=== Texte présenté ===
-*-
Or, la place de l’industrie dans l’agglomération est en grand danger comme dans toute la France. La ville de Lyon a pratiquement perdu toute son industrie historique, et un des derniers sites industriels, Jeumont Schneider Transformateur, voit partir certains productions en Inde… La vallée de la Chimie est mise à mal par les affairistes comme Kem’One, et les vrais décideurs que sont le groupe TOTAL et son ex filiale ARKEMA jouent au Monpoly discrètement. Ajoutons Bosch, Veninov, SAnofy et le tableau montre une véritable urgence : réaffirmer une ambition industrielle pour l’agglomération Lyonnaise, défendre les zones industrielles et empêcher la spéculation foncière sur les terrains, développer la formation pour l’emploi qui existe et intervenir auprès des grands groupes pour obtenir des investissements dans la production. On oppose trop souvent au Grand Lyon la « nouvelle économique » à l’industrie, la « recherche et développement » à la production comme si les « biotechs », ou autre « cleantech » étaient la solution ! Or, pendant que les grands groupes bénéficient des subventions publiques pour la recherche avec les pôles de compétitivité, ils ferment leurs activités de production, et même dans le cas de Sanofy, des activités de recherche !

L’agglomération est un donneur d’ordre important pour le développement des transports, qui demandent des moteurs, des rails, des bus… pour le développement de l’efficacité énergétique qui a besoin de matériaux, de chantiers, de pompes à chaleur, de réseaux de toute sorte… et tout cela suppose des productions industrielles… Prenons l’exemple du photovoltaique. Jusqu’à quand allons-nous faire payer sur nos factures EDF les subventions qui ne profitent principalement qu’à quelques commerciaux, et producteurs internationaux de panneaux ?

Comment travailler entre Communes et Communauté ?
-*-
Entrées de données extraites
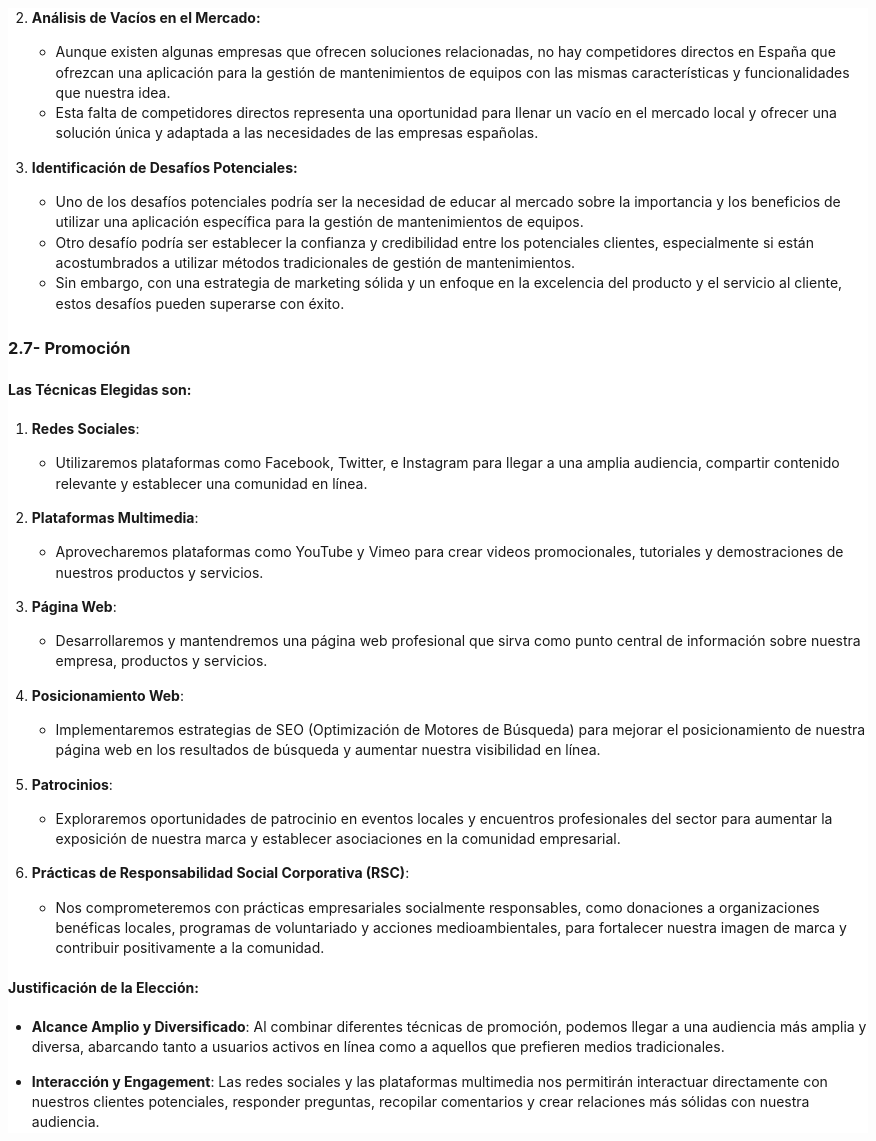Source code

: 2. **Análisis de Vacíos en el Mercado:**
   - Aunque existen algunas empresas que ofrecen soluciones relacionadas, no hay competidores directos en España que ofrezcan una aplicación para la gestión de mantenimientos de equipos con las mismas características y funcionalidades que nuestra idea.
   - Esta falta de competidores directos representa una oportunidad para llenar un vacío en el mercado local y ofrecer una solución única y adaptada a las necesidades de las empresas españolas.

3. **Identificación de Desafíos Potenciales:**
   - Uno de los desafíos potenciales podría ser la necesidad de educar al mercado sobre la importancia y los beneficios de utilizar una aplicación específica para la gestión de mantenimientos de equipos.
   - Otro desafío podría ser establecer la confianza y credibilidad entre los potenciales clientes, especialmente si están acostumbrados a utilizar métodos tradicionales de gestión de mantenimientos.
   - Sin embargo, con una estrategia de marketing sólida y un enfoque en la excelencia del producto y el servicio al cliente, estos desafíos pueden superarse con éxito.

### 2.7- Promoción

#### Las Técnicas Elegidas son:

1. **Redes Sociales**:
   - Utilizaremos plataformas como Facebook, Twitter, e Instagram para llegar a una amplia audiencia, compartir contenido relevante y establecer una comunidad en línea.

2. **Plataformas Multimedia**:
   - Aprovecharemos plataformas como YouTube y Vimeo para crear videos promocionales, tutoriales y demostraciones de nuestros productos y servicios.

3. **Página Web**:
   - Desarrollaremos y mantendremos una página web profesional que sirva como punto central de información sobre nuestra empresa, productos y servicios.

4. **Posicionamiento Web**:
   - Implementaremos estrategias de SEO (Optimización de Motores de Búsqueda) para mejorar el posicionamiento de nuestra página web en los resultados de búsqueda y aumentar nuestra visibilidad en línea.

5. **Patrocinios**:
   - Exploraremos oportunidades de patrocinio en eventos locales y encuentros profesionales del sector para aumentar la exposición de nuestra marca y establecer asociaciones en la comunidad empresarial.

6. **Prácticas de Responsabilidad Social Corporativa (RSC)**:
   - Nos comprometeremos con prácticas empresariales socialmente responsables, como donaciones a organizaciones benéficas locales, programas de voluntariado y acciones medioambientales, para fortalecer nuestra imagen de marca y contribuir positivamente a la comunidad.

#### Justificación de la Elección:

- **Alcance Amplio y Diversificado**: Al combinar diferentes técnicas de promoción, podemos llegar a una audiencia más amplia y diversa, abarcando tanto a usuarios activos en línea como a aquellos que prefieren medios tradicionales.

- **Interacción y Engagement**: Las redes sociales y las plataformas multimedia nos permitirán interactuar directamente con nuestros clientes potenciales, responder preguntas, recopilar comentarios y crear relaciones más sólidas con nuestra audiencia.
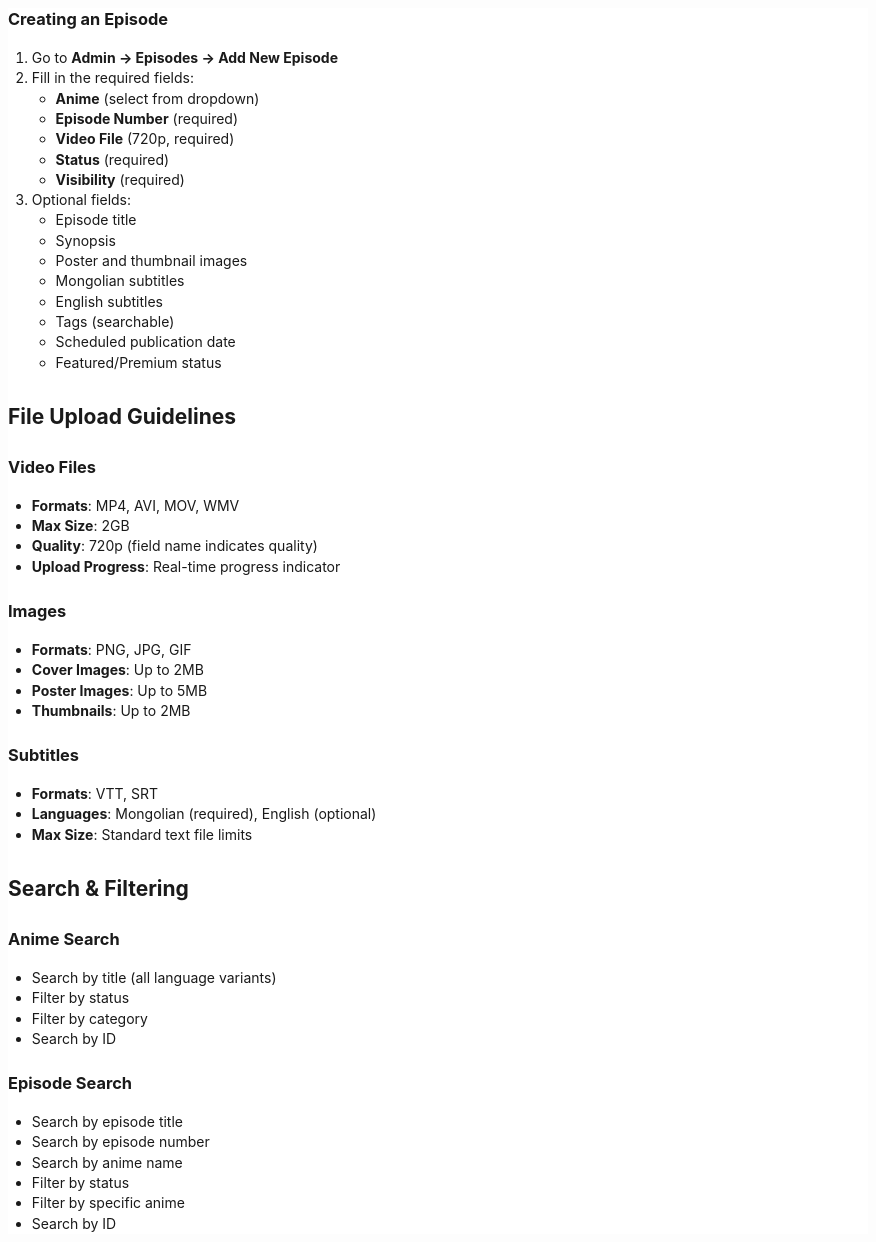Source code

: ### Creating an Episode

1. Go to **Admin → Episodes → Add New Episode**
2. Fill in the required fields:
   - **Anime** (select from dropdown)
   - **Episode Number** (required)
   - **Video File** (720p, required)
   - **Status** (required)
   - **Visibility** (required)
3. Optional fields:
   - Episode title
   - Synopsis
   - Poster and thumbnail images
   - Mongolian subtitles
   - English subtitles
   - Tags (searchable)
   - Scheduled publication date
   - Featured/Premium status

## File Upload Guidelines

### Video Files
- **Formats**: MP4, AVI, MOV, WMV
- **Max Size**: 2GB
- **Quality**: 720p (field name indicates quality)
- **Upload Progress**: Real-time progress indicator

### Images
- **Formats**: PNG, JPG, GIF
- **Cover Images**: Up to 2MB
- **Poster Images**: Up to 5MB
- **Thumbnails**: Up to 2MB

### Subtitles
- **Formats**: VTT, SRT
- **Languages**: Mongolian (required), English (optional)
- **Max Size**: Standard text file limits

## Search & Filtering

### Anime Search
- Search by title (all language variants)
- Filter by status
- Filter by category
- Search by ID

### Episode Search  
- Search by episode title
- Search by episode number
- Search by anime name
- Filter by status
- Filter by specific anime
- Search by ID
-*-
=== Consigne A ===
Recopiez à l'identique le passage du texte sur l'industrie lyonnaise qui débute aux mots « L’agglomération est un » et se termine après « internationaux de panneaux ? ».
=== Consigne B ===
D'après le texte sur l'industrie lyonnaise, quel site industriel voit partir certaines productions en Inde ?
=== Consigne C ===
Rédigez la suite du texte sur l'industrie dans l'agglomération lyonnaise, à partir de sa dernière phrase.

=== Réponse finale A ===
L’agglomération est un donneur d’ordre important pour le développement des transports, qui demandent des moteurs, des rails, des bus… pour le développement de l’efficacité énergétique qui a besoin de matériaux, de chantiers, de pompes à chaleur, de réseaux de toute sorte… et tout cela suppose des productions industrielles… Prenons l’exemple du photovoltaique. Jusqu’à quand allons-nous faire payer sur nos factures EDF les subventions qui ne profitent principalement qu’à quelques commerciaux, et producteurs internationaux de panneaux ?

=== Réponse finale B ===
Jeumont Schneider Transformateur.

=== Réponse finale C ===
Bruno Charles a évoqué l’ambition avec la métropole de faire mieux que les « technocraties des grands corps d’état ». Mais je crains que les technocraties métropolitaines soient encore moins soucieuses de l’intérêt général, car avec des contradictions, les grands corps d’état étaient les outils du service public, de l’égalité républicaine, de l’aménagement global du territoire. Au contraire, les villes et les régions s’inscriront d’abord dans la concurrence des territoires, et les plus riches bien sûr seront les gagnants, et ne voudront plus être solidaire des autres. C’est ainsi que la Catalogne veut cesser de « payer pour Madrid », que les Flamands ne veulent plus payer pour les Wallons, que l’Italie du Nord veut oublier l’Italie du Sud… Et cette logique de concurrence se développe même à l’intérieur des régions ou des villes riches ! Qui peut dire que le développement récent de l’agglomération Lyonnaise, bénéficiant pourtant d’une forte dynamique économique, a réduit les inégalités dans l’agglomération entre Est et Ouest, entre ville centre et quartiers populaires ?

Mais le projet d’instituer une « Euro-Métropole » ne tient même pas compte de l’expérience accumulée sur les différentes échelles de décision nécessaires. Plusieurs témoignages ont montré que selon les projets, l’espace de décision est différent, et qu’il ne correspond pas aux « conférences des maires ».

  • Quand on regarde le bassin d’emploi de la vallée de la Chimie, il déborde très largement du département, notamment sur l’Isère.
  • Quand on pense Vallée de la Chimie, Vénissieux discute avec Pierre-Bénite
  • quand on pense réseau de chaleur, Vénissieux discute avec St-Fons mais pas avec Corbas,
  • Quand on parle des Grandes Terres, Vénissieux parle avec Feyzin et Corbas, mais pas avec St-Fons…
  • Quand on parle du contournement ferroviaire, le CFAL, la communauté urbaine est trop petite ? et l’Ouest Lyonnais se frotte les mains d’avoir une infrastructure de plus à l’Est…
  • Quand on parle de l’anneau des Sciences, il faut parler du contournement Ouest de Lyon, qui concerne toute la région…

Bref, il est totalement faux de dire qu’une seule institution centralisée à l’échelle de la communauté urbaine est la réponse aux besoins de meilleurs coopérations face aux besoins de l’aire urbaine de Lyon !

Au contraire, on se rend compte dans chaque cas, que ce sont les communes qui sont le vrai lieu où peut s’organiser une vraie concertation, ou les élus sont connus et accessibles aux habitants, où ils peuvent s’engager, se mobiliser pour un projet, affronter les contradictions d’intérêt et faire progresser l’intérêt général… Certes, tous ne le font pas, et certains favorisent au contraire le « pas dans mon jardin », et renvoie les problèmes sur leurs voisins… Mais les citoyens peuvent s’en saisir, et s’il faut interpeller un maire, ils savent le faire, alors que tenter d’interpeller un président d’agglomération ou de région… !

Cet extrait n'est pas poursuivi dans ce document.